Et de relever que les diplomates européens sont conscients de la position sensible du Liban par rapport à son voisin, soulignant qu’ils ont fait part de leur souhait de voir le Liban respecter ses engagements internationaux, accueillir et aider les réfugiés syriens et s’abstenir de refuser l’accès du pays à l’opposition syrienne.

- Haaretz (Quotidien israélien-20 mars 2012)

Selon l’armée israélienne, des centaines de combattants du Hezbollah se sont rendus en Syrie et en Iran pour s’initier au maniement de nouveaux missiles sol-air. Deux phénomènes l’inquiètent, le transfert de grosses quantités de missiles de ce type et celui d’armes chimiques et biologiques.

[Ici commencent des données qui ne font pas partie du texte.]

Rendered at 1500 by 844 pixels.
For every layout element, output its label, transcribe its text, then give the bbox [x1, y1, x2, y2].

Les dirigeants de l’armée estiment que l’utilisation par le Hezbollah de ces armes pourrait mettre en péril sa suprématie aérienne. « Le potentiel d’escalade au Liban est énorme, et le Hezbollah continue de se renforcer, notamment en terme de missiles longue portée, décisifs sur le champ de bataille », explique un officier supérieur. « Nous devrons trouver des réponses adéquates car cette nouvelle donne pourrait nous conduire à modifier notre politique de représailles ».

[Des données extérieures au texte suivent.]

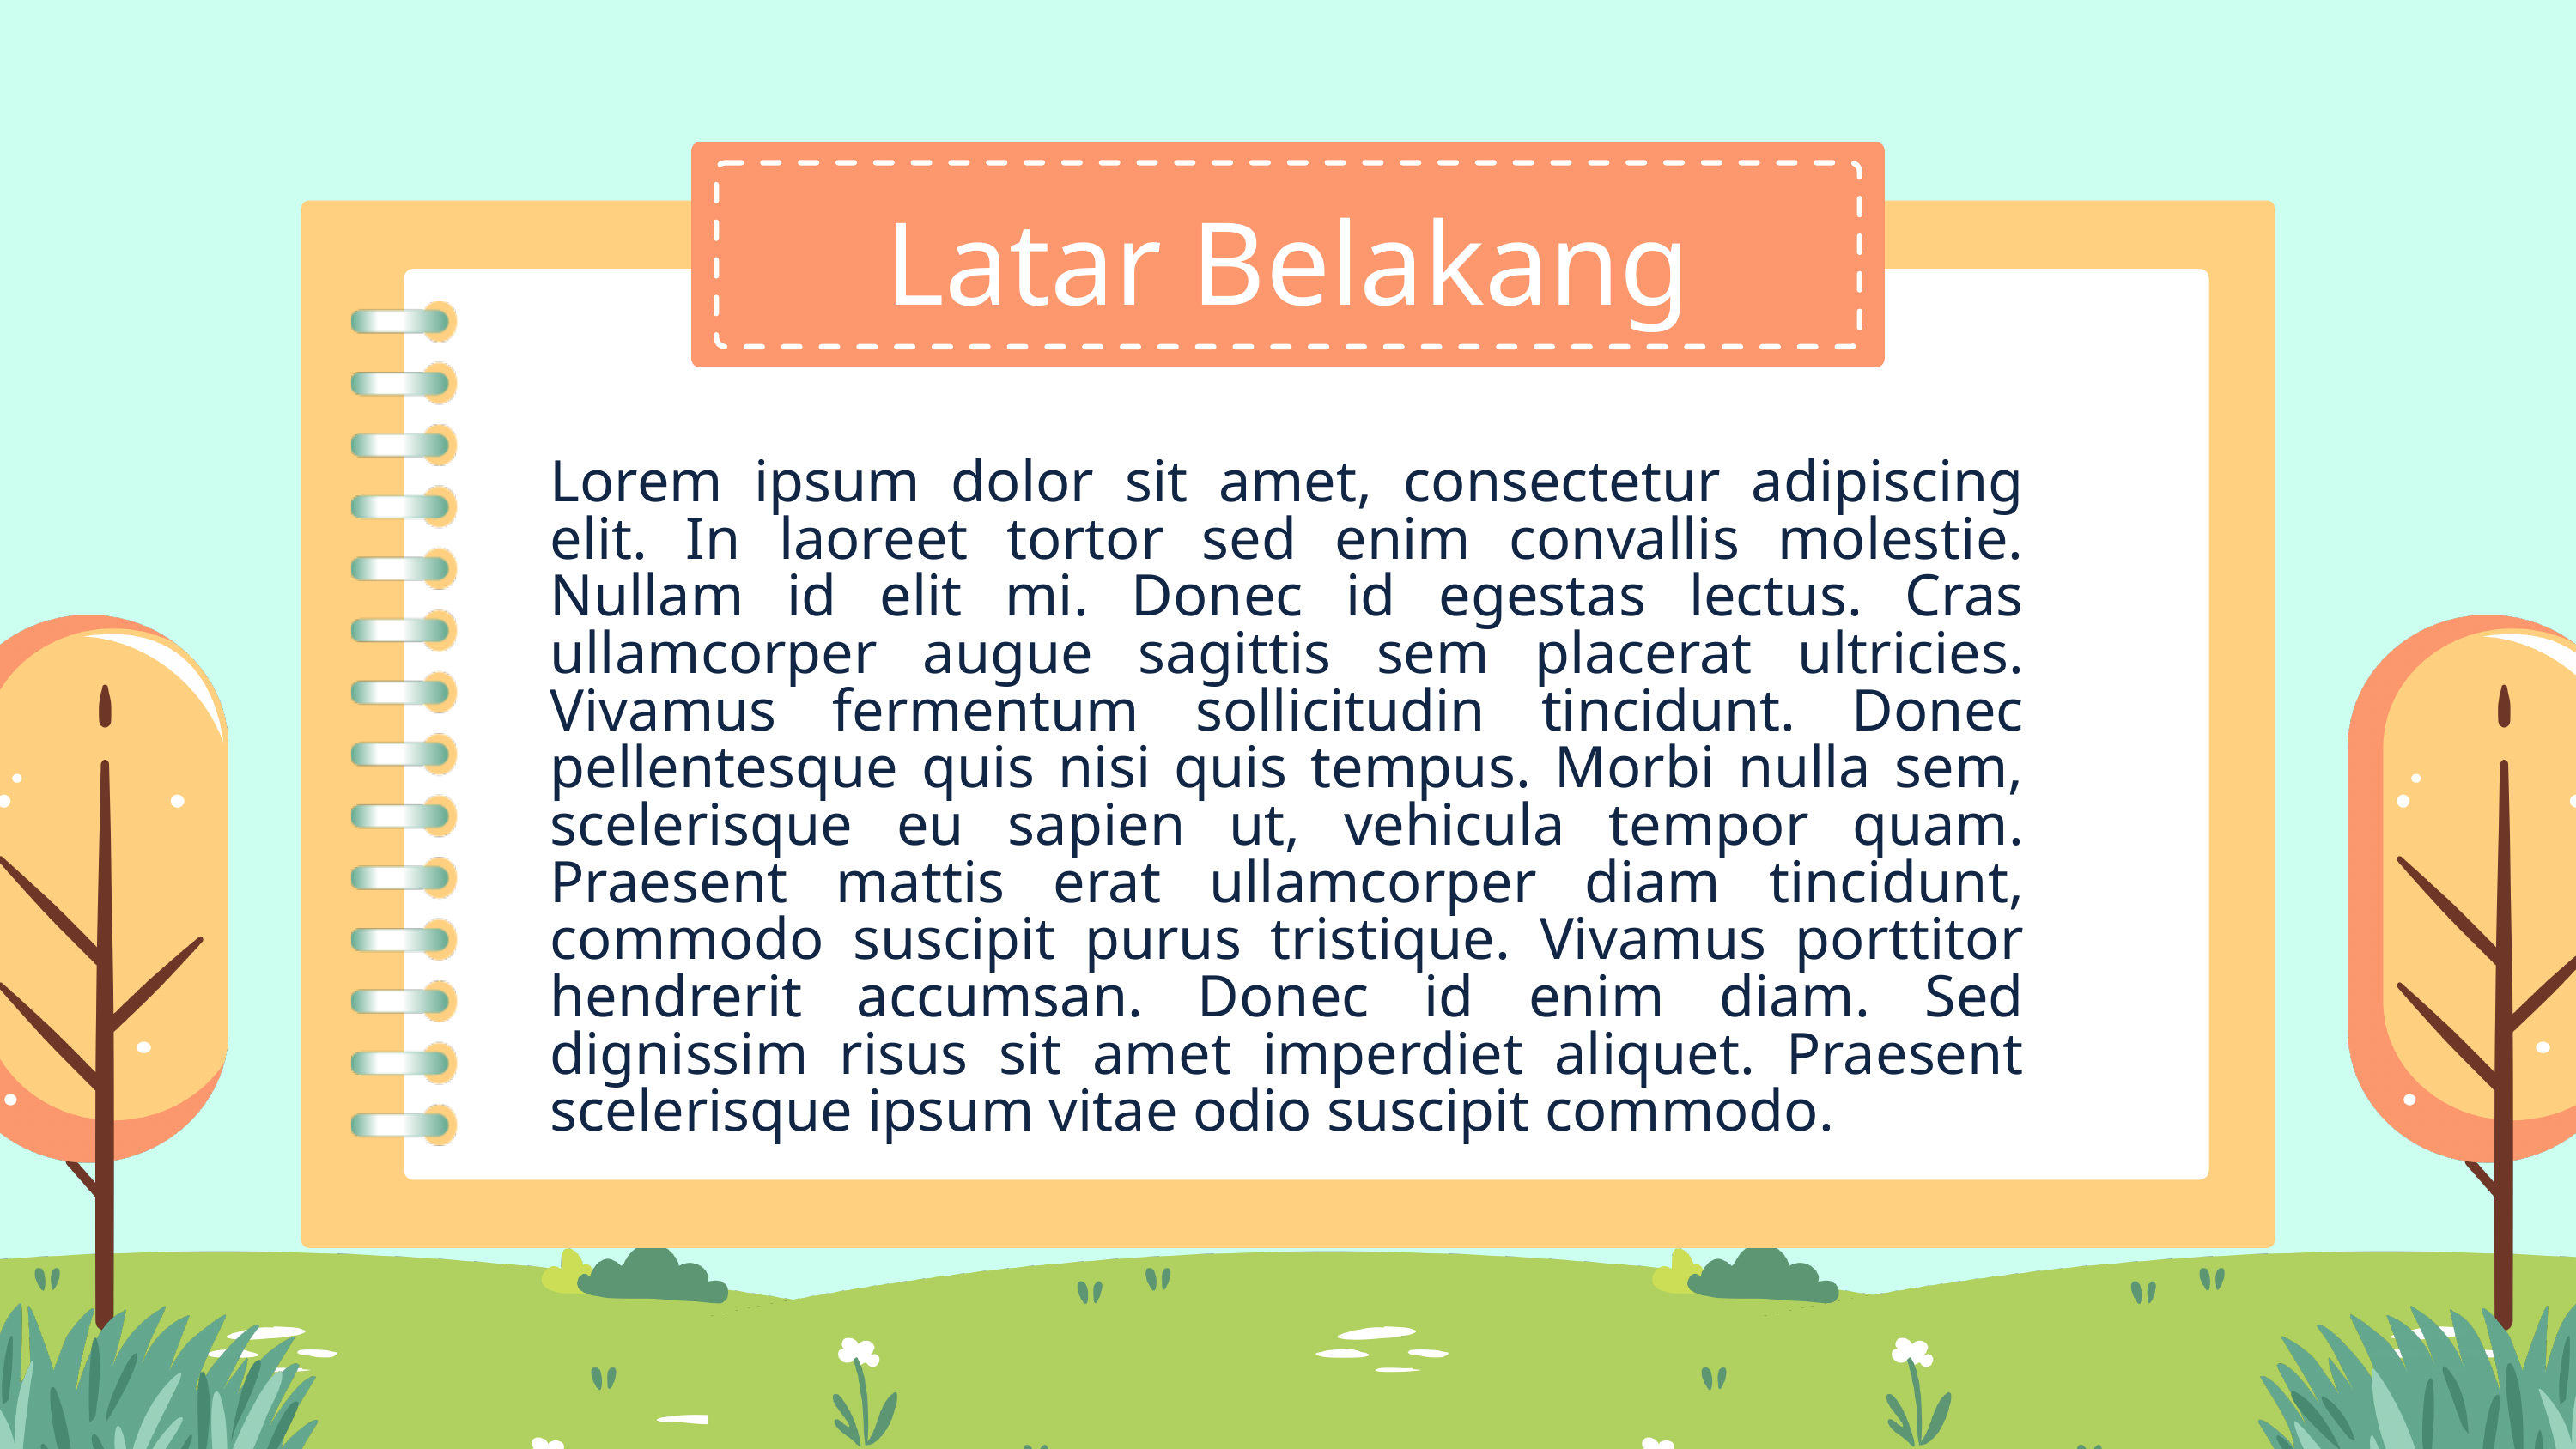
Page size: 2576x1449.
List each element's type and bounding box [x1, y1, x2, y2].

Pour cet officier, l’ingérence de l’Iran au Liban s’est accrue de manière exponentielle et cela bien avant le début de la rébellion en Syrie. « Plus Assad sera en difficulté, plus les transferts s’accroitront ».

Selon les estimations de l’armée israélienne, trois bataillons syriens sont en charge de l’exploitation de missiles de type SA-17, des missiles russes à moyenne portée. La Syrie a également un énorme arsenal de missiles sol-sol à longue portée. L’armée israélienne est certaine que le Hezbollah, lui aussi, possède aujourd’hui des centaines de missiles à longue portée, y compris, entre autres, des Scud et des M600.